### WHAT THE EXERCISE ASKS
Top to bottom, every record is to be copied word for word.

Collected data
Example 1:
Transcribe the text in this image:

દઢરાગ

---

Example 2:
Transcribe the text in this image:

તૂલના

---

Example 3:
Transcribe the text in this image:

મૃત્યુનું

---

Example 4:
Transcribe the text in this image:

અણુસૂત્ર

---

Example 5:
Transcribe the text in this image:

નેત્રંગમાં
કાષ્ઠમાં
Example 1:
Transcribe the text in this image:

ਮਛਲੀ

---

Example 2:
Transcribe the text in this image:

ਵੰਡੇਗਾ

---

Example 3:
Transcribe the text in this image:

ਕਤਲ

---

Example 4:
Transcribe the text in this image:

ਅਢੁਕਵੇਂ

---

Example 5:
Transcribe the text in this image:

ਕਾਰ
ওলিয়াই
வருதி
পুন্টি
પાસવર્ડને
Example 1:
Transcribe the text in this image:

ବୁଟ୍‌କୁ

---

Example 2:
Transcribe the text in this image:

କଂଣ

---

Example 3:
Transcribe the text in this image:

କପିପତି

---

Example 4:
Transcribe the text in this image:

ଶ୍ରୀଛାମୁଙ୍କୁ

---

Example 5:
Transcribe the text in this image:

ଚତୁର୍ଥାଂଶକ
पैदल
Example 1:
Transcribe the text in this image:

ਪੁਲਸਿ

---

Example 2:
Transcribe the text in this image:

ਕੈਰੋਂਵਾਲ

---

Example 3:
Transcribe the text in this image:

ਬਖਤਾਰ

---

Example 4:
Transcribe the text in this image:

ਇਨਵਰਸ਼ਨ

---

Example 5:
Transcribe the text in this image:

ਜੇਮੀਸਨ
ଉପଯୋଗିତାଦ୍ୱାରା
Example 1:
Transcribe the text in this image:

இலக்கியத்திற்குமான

### RESULT OF THE TASK
Example 1:
Transcribe the text in this image:

દઢરાગ

---

Example 2:
Transcribe the text in this image:

તૂલના

---

Example 3:
Transcribe the text in this image:

મૃત્યુનું

---

Example 4:
Transcribe the text in this image:

અણુસૂત્ર

---

Example 5:
Transcribe the text in this image:

નેત્રંગમાં
કાષ્ઠમાં
Example 1:
Transcribe the text in this image:

ਮਛਲੀ

---

Example 2:
Transcribe the text in this image:

ਵੰਡੇਗਾ

---

Example 3:
Transcribe the text in this image:

ਕਤਲ

---

Example 4:
Transcribe the text in this image:

ਅਢੁਕਵੇਂ

---

Example 5:
Transcribe the text in this image:

ਕਾਰ
ওলিয়াই
வருதி
পুন্টি
પાસવર્ડને
Example 1:
Transcribe the text in this image:

ବୁଟ୍‌କୁ

---

Example 2:
Transcribe the text in this image:

କଂଣ

---

Example 3:
Transcribe the text in this image:

କପିପତି

---

Example 4:
Transcribe the text in this image:

ଶ୍ରୀଛାମୁଙ୍କୁ

---

Example 5:
Transcribe the text in this image:

ଚତୁର୍ଥାଂଶକ
पैदल
Example 1:
Transcribe the text in this image:

ਪੁਲਸਿ

---

Example 2:
Transcribe the text in this image:

ਕੈਰੋਂਵਾਲ

---

Example 3:
Transcribe the text in this image:

ਬਖਤਾਰ

---

Example 4:
Transcribe the text in this image:

ਇਨਵਰਸ਼ਨ

---

Example 5:
Transcribe the text in this image:

ਜੇਮੀਸਨ
ଉପଯୋଗିତାଦ୍ୱାରା
Example 1:
Transcribe the text in this image:

இலக்கியத்திற்குமான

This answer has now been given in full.